As described above, according to the temperature image measuring method and apparatus according to the present invention, a wide range of temperature from a low temperature range to a high temperature range can always be measured accurately.
Therefore, it is extremely useful for temperature measurement operations in various industrial fields.

[Brief description of the drawings]

FIG. 1 is a block diagram showing a flow of a temperature image measurement method according to the present invention.

FIG. 2 is a graph illustrating a relationship between a luminance signal and a temperature conversion value.

FIG. 3 is a graph illustrating a relationship between an input signal and an output signal.

FIG. 4 is a block diagram showing a flow of the present invention including a temporal averaging process.

FIG. 5 is a block diagram showing a flow of the present invention including a spatial averaging process.

FIG. 6 is an explanatory diagram exemplifying a load matrix by spatial filtering.

FIG. 7 is a block diagram showing a digital signal processing circuit for spatial filtering.

FIG. 8 is a schematic sectional view showing a temperature image measuring device of the present invention.

FIG. 9 is an overall explanatory diagram showing a measurement state according to an example.

FIG. 10 is an explanatory diagram of a dither method according to the related art.

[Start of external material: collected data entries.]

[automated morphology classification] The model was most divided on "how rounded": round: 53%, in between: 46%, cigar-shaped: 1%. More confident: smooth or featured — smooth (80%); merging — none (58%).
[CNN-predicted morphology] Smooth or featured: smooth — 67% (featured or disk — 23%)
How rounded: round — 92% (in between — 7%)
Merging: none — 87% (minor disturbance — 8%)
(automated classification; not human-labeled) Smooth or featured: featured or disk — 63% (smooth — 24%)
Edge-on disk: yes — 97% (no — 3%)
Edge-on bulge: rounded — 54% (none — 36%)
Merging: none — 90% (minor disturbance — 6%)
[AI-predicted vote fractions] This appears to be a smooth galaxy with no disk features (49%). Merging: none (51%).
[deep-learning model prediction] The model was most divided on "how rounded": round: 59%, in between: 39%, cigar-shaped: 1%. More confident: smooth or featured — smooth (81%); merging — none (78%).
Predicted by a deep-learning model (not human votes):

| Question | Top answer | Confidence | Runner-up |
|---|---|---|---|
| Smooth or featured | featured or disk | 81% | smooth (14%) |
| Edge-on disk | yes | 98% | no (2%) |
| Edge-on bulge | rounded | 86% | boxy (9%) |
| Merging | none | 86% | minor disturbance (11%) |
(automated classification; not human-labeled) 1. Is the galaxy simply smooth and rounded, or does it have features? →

FIG. 11 is an explanatory diagram of a spatial filtering method according to the related art.

[Explanation of symbols]

 Reference Signs List 1 CCD camera 2 Camera controller and amplifier 3 Image processing device 4 Nozzle 5 Filter 6 Lens 7 Temperature image measuring device 8 Combustion furnace 9 Nozzle tube 10 Instrument room

──────────────────────────────────────────────────の Continuing on the front page (72) Inventor Masahiro Sekiya 1 Kimitsu, Kimitsu City, Chiba Prefecture Nippon Steel Corporation Kimitsu Works (72) Inventor Yoshiyuki Shirakawa 1 Kimitsu, Kimitsu City, Chiba Prefecture Nippon Steel Corporation (56) References JP-A-62-265536 (JP, A) JP-A-62-193322 (JP, A) (58) Fields investigated (Int. Cl. ⁶ , DB name) G01J 5/48 G01J 5/10 Practical file (PATOLIS) Patent file (PATOLIS)

Claims (3)

(57) [Claims] 1. A temperature image processing system for converting a two-dimensional thermal image in digital manner on the temperature image, thermal image
AD by superimposing normalized noise on the detection signal measured as
Conversion, the obtained thermal image is converted into a thermal image by a temperature conversion table , and the generated thermal image is superimposed and averaged or the thermal image is locally averaged to reduce the quantization error at the time of AD conversion. A temperature image measurement method characterized in that the temperature is reduced. 2. A method in which normalized noise is superimposed on a detection signal measured by a CCD element or an image pickup tube as a thermal image detector, and A
D conversion, the thermal image obtained by converting the temperature image by a temperature conversion table, or to the converted temperature image signal superimposing temperature images of a plurality of frames, a signal converted to a temperature image by spatial filtering average The method for measuring a temperature image according to claim 1, wherein the thermal image processing is performed. 3. A CCD camera having a built-in thermal image detector, a camera controller and an amplifier, circuit means for superimposing normalized noise on the detection signal, and a temperature conversion table for converting the thermal image signal output from the circuit means. the processing circuit means or the transformed signal to the temperature images for averaging the entire image by superimposing the temperature image to the AD converter and frame memory to convert temperature image space by filtering
A temperature image measuring device mainly comprising an image processing device incorporating a spatial filter circuit means incorporating a load matrix for performing averaging by weighting, and connecting the image processing device to a monitor section.